---------- INPUT MATERIAL ----------
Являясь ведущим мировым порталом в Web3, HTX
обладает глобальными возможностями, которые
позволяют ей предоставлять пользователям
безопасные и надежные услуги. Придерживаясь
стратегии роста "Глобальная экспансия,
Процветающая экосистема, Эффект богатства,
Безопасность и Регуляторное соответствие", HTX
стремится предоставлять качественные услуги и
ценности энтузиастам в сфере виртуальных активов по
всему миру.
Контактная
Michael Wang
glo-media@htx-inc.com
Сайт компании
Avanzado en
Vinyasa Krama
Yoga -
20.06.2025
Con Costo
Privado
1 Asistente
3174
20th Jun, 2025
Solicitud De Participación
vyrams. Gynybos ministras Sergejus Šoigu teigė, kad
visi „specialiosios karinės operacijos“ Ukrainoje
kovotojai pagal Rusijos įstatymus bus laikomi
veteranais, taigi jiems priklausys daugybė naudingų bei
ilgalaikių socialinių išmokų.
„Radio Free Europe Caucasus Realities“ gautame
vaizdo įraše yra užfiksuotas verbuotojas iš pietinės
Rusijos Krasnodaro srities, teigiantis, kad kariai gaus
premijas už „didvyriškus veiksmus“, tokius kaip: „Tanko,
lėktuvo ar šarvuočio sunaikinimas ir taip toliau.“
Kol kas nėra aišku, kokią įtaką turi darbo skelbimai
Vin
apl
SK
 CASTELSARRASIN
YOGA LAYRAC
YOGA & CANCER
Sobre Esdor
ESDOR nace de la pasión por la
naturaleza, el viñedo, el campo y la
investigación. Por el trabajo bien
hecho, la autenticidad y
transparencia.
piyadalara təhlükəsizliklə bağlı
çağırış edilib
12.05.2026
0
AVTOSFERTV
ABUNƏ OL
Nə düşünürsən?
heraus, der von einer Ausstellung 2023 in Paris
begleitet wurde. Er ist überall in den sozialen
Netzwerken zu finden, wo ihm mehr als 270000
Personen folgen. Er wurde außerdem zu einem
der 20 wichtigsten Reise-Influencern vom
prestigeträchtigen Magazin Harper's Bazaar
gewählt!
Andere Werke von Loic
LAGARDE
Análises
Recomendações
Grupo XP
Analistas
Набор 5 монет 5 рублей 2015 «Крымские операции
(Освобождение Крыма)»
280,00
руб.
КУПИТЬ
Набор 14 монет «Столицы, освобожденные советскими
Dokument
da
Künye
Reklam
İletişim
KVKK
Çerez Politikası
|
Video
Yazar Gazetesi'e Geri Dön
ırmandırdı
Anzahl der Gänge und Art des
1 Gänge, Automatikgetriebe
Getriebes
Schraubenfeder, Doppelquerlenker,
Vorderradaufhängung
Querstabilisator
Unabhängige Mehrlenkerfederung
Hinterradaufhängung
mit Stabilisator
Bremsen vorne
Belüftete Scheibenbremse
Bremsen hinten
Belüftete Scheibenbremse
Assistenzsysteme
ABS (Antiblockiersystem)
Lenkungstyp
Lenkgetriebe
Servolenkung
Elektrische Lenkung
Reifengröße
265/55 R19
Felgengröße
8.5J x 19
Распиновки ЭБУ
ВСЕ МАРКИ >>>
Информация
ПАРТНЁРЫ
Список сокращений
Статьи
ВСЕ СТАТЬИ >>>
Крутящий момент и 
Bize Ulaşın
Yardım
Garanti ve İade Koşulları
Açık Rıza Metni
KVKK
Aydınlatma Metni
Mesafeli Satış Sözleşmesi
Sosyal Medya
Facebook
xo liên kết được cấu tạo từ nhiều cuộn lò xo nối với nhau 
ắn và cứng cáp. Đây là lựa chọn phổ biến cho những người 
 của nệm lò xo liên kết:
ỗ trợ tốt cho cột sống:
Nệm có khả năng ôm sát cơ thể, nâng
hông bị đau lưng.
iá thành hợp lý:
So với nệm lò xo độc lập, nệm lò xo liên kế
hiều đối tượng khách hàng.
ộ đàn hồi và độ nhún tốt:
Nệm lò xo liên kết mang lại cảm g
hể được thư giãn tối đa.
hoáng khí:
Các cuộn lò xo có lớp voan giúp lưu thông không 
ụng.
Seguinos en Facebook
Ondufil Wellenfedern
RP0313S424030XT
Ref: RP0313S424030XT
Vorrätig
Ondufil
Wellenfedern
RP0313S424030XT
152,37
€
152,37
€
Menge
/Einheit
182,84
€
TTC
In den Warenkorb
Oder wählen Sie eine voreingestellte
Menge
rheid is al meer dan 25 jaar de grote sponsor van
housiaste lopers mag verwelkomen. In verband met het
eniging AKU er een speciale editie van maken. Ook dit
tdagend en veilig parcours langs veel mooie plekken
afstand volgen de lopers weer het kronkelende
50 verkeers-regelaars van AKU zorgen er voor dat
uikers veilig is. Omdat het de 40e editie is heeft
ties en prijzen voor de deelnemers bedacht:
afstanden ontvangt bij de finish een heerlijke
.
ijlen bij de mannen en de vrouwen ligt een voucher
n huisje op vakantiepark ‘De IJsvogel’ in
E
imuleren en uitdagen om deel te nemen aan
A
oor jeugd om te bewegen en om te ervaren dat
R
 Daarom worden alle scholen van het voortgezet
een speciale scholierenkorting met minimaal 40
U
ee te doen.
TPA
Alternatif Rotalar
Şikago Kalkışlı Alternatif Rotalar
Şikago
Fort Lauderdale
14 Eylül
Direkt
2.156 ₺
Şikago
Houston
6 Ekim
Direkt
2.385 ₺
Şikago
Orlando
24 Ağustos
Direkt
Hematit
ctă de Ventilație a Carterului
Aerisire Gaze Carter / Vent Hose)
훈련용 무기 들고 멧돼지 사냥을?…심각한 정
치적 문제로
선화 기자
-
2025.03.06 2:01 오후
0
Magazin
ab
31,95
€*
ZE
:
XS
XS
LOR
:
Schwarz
----------
Whenever a line above includes the string "предоставлять", copy it.

YOUR RESPONSE:
позволяют ей предоставлять пользователям
стремится предоставлять качественные услуги и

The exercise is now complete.